When lower is required.

For jumbo loans — mortgages above the conforming loan limit (currently $806,500 in most of the US for 2025) — most lenders require back-end DTI of 43% or below, and many prefer 36% or less. Jumbo loans are held on bank portfolios rather than sold to Fannie or Freddie, so the lender takes on the entire default risk. That makes them significantly more conservative.

Similarly, investment properties typically require lower DTI than owner-occupied homes, because rental income is only partially counted (often at 75%) and the perceived risk is higher. If you're applying for a second home or investment property, aim for a back-end DTI well below 43% — ideally under 36% — to have the smoothest path through underwriting.
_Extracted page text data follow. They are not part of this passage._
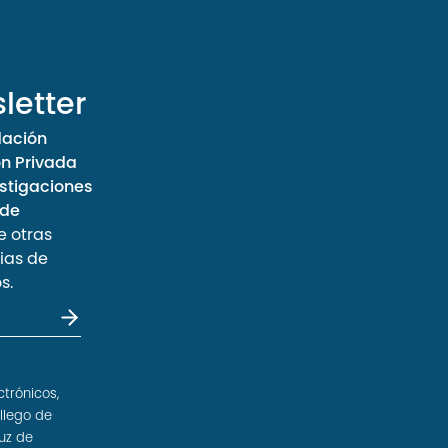
letter
dación
ón Privada
stigaciones
 de
e otras
ias de
s.
ctrónicos,
llego de
uz de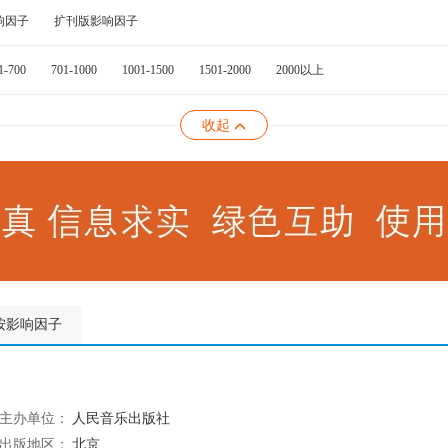
响因子
扩刊版影响因子
1-700
701-1000
1001-1500
1501-2000
2000以上
收起
按影响因子
主办单位：
人民音乐出版社
出版地区：
北京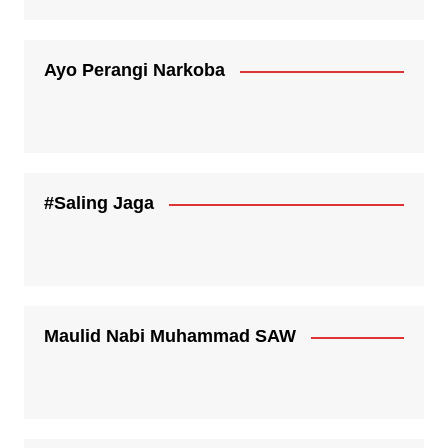
Ayo Perangi Narkoba
#Saling Jaga
Maulid Nabi Muhammad SAW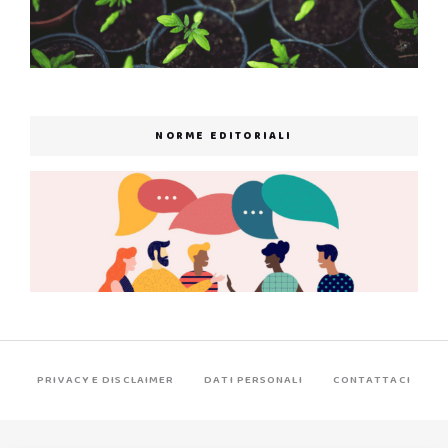
NORME EDITORIALI
PRIVACY E DISCLAIMER
DATI PERSONALI
CONTATTACI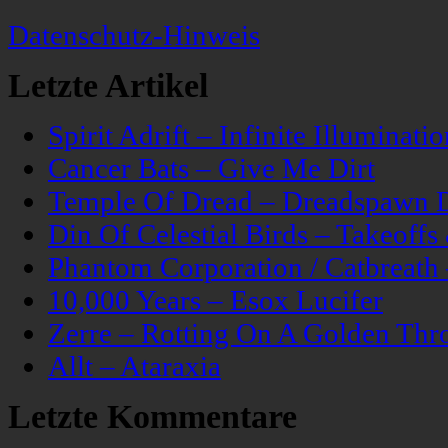
Datenschutz-Hinweis
Letzte Artikel
Spirit Adrift – Infinite Illuminatio
Cancer Bats – Give Me Dirt
Temple Of Dread – Dreadspawn 
Din Of Celestial Birds – Takeoff
Phantom Corporation / Catbreat
10,000 Years – Esox Lucifer
Zerre – Rotting On A Golden Thr
Allt – Ataraxia
Letzte Kommentare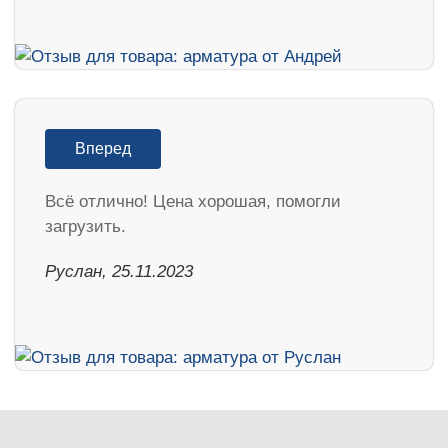
Вперед
Всё отлично! Цена хорошая, помогли
загрузить.
Руслан, 25.11.2023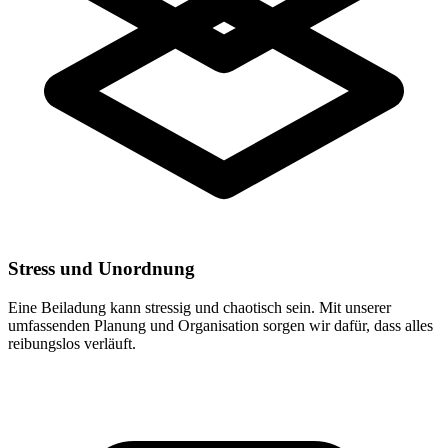
Stress und Unordnung
Eine Beiladung kann stressig und chaotisch sein. Mit unserer
umfassenden Planung und Organisation sorgen wir dafür, dass alles
reibungslos verläuft.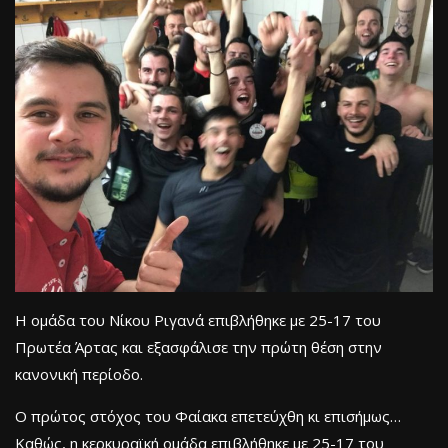
Η ομάδα του Νίκου Ριγανά επιβλήθηκε με 25-17 του
Πρωτέα Άρτας και εξασφάλισε την πρώτη θέση στην
κανονική περίοδο.
Ο πρώτος στόχος του Φαίακα επετεύχθη κι επισήμως…
Καθώς, η κερκυραϊκή ομάδα επιβλήθηκε με 25-17 του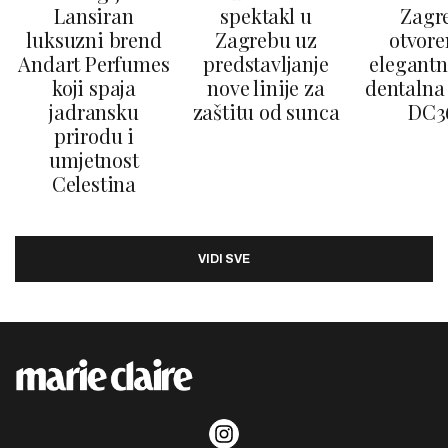
Lansiran
spektakl u
Zagr
luksuzni brend
Zagrebu uz
otvore
Andart Perfumes
predstavljanje
elegantn
koji spaja
nove linije za
dentalna 
jadransku
zaštitu od sunca
DC3
prirodu i
umjetnost
Celestina
VIDI SVE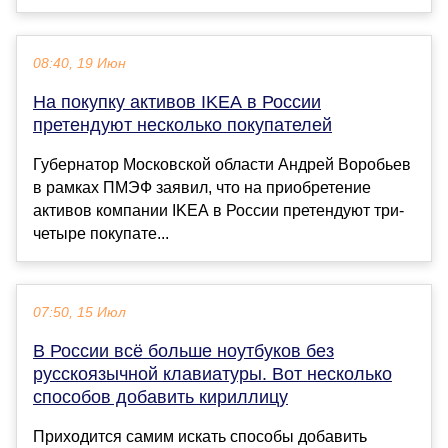
08:40, 19 Июн
На покупку активов IKEA в России
претендуют несколько покупателей
Губернатор Московской области Андрей Воробьев
в рамках ПМЭФ заявил, что на приобретение
активов компании IKEA в России претендуют три-
четыре покупате...
07:50, 15 Июл
В России всё больше ноутбуков без
русскоязычной клавиатуры. Вот несколько
способов добавить кириллицу
Приходится самим искать способы добавить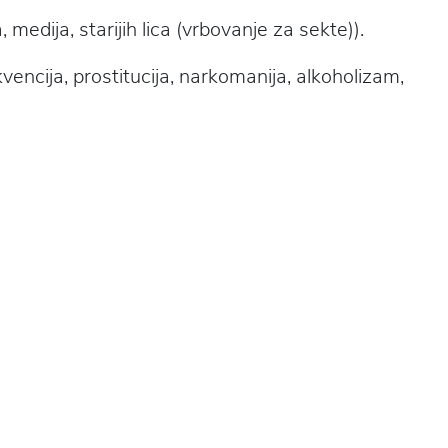
edija, starijih lica (vrbovanje za sekte)).
kvencija, prostitucija, narkomanija, alkoholizam,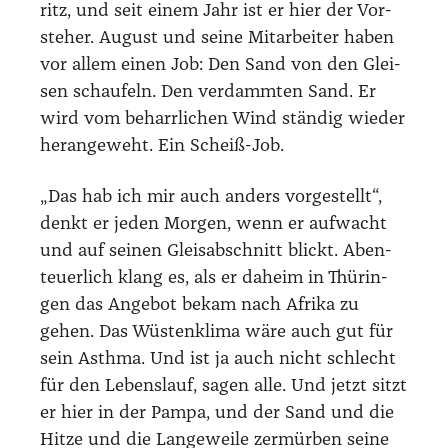
ritz, und seit einem Jahr ist er hier der Vor­
ste­her. August und sei­ne Mit­ar­bei­ter haben
vor allem einen Job: Den Sand von den Glei­
sen schau­feln. Den ver­damm­ten Sand. Er
wird vom beharr­li­chen Wind stän­dig wie­der
her­an­ge­weht. Ein Scheiß-Job.
„Das hab ich mir auch anders vor­ge­stellt“,
denkt er jeden Mor­gen, wenn er auf­wacht
und auf sei­nen Gleis­ab­schnitt blickt. Aben­
teu­er­lich klang es, als er daheim in Thü­rin­
gen das Ange­bot bekam nach Afri­ka zu
gehen. Das Wüs­ten­kli­ma wäre auch gut für
sein Asth­ma. Und ist ja auch nicht schlecht
für den Lebens­lauf, sagen alle. Und jetzt sitzt
er hier in der Pam­pa, und der Sand und die
Hit­ze und die Lan­ge­wei­le zer­mür­ben sei­ne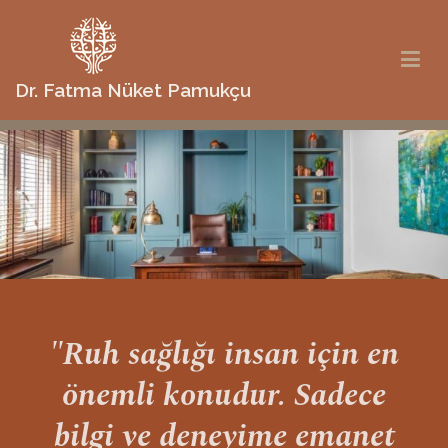
Dr. Fatma Nüket Pamukçu
"Ruh sağlığı insan için en
önemli konudur. Sadece
bilgi ve deneyime emanet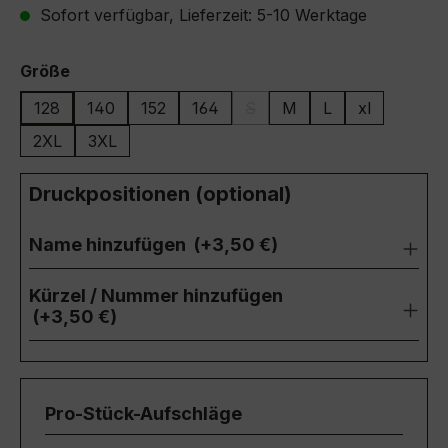
Sofort verfügbar, Lieferzeit: 5-10 Werktage
auswählen
Größe
128
140
152
164
S
M
L
xl
(Diese Option ist zurzeit nicht
2XL
3XL
Druckpositionen (optional)
Name hinzufügen
(+3,50 €)
Kürzel / Nummer hinzufügen
(+3,50 €)
Pro-Stück-Aufschläge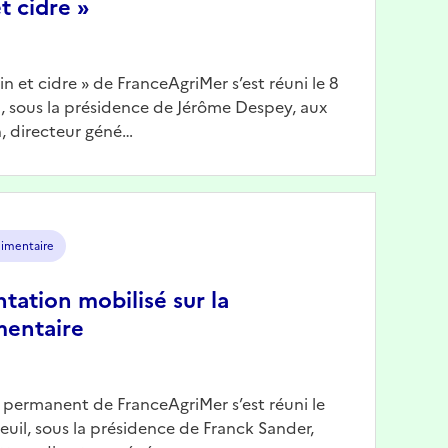
t cidre »
Vin et cidre » de FranceAgriMer s’est réuni le 8
il, sous la présidence de Jérôme Despey, aux
, directeur géné…
limentaire
ntation mobilisé sur la
mentaire
n permanent de FranceAgriMer s’est réuni le
reuil, sous la présidence de Franck Sander,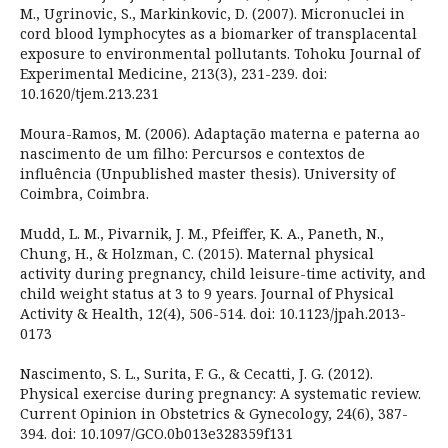
M., Ugrinovic, S., Markinkovic, D. (2007). Micronuclei in
cord blood lymphocytes as a biomarker of transplacental
exposure to environmental pollutants. Tohoku Journal of
Experimental Medicine, 213(3), 231-239. doi:
10.1620/tjem.213.231
Moura-Ramos, M. (2006). Adaptação materna e paterna ao
nascimento de um filho: Percursos e contextos de
influência (Unpublished master thesis). University of
Coimbra, Coimbra.
Mudd, L. M., Pivarnik, J. M., Pfeiffer, K. A., Paneth, N.,
Chung, H., & Holzman, C. (2015). Maternal physical
activity during pregnancy, child leisure-time activity, and
child weight status at 3 to 9 years. Journal of Physical
Activity & Health, 12(4), 506-514. doi: 10.1123/jpah.2013-
0173
Nascimento, S. L., Surita, F. G., & Cecatti, J. G. (2012).
Physical exercise during pregnancy: A systematic review.
Current Opinion in Obstetrics & Gynecology, 24(6), 387-
394. doi: 10.1097/GCO.0b013e328359f131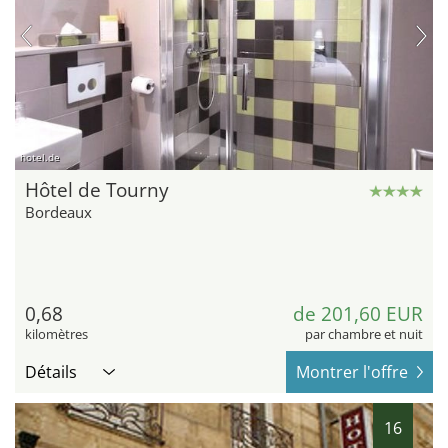
hotel.de
Hôtel de Tourny
Bordeaux
0,68
de 201,60 EUR
kilomètres
par chambre et nuit
Détails
Montrer l'offre
16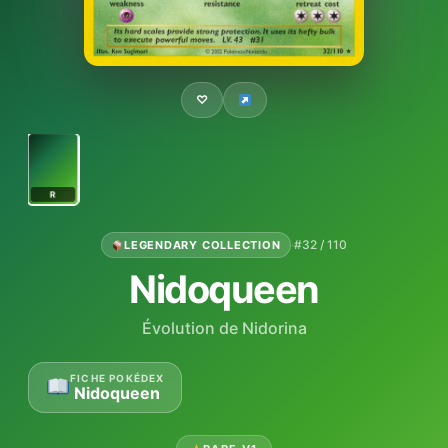
♡
R
·
#32 / 110
LEGENDARY COLLECTION
Nidoqueen
Évolution de Nidorina
FICHE POKÉDEX
Nidoqueen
Frequently Asked Questions.

A back-end DTI of 36% or below is considered excellent and will qualify you for nearly any loan type at the best rates. A DTI between 37% and 43% is still acceptable for most conventional loans. Above 43% becomes difficult for conventional financing, though FHA loans allow up to 50% with compensating factors. Below 28% for your front-end DTI is the ideal target most lenders look for.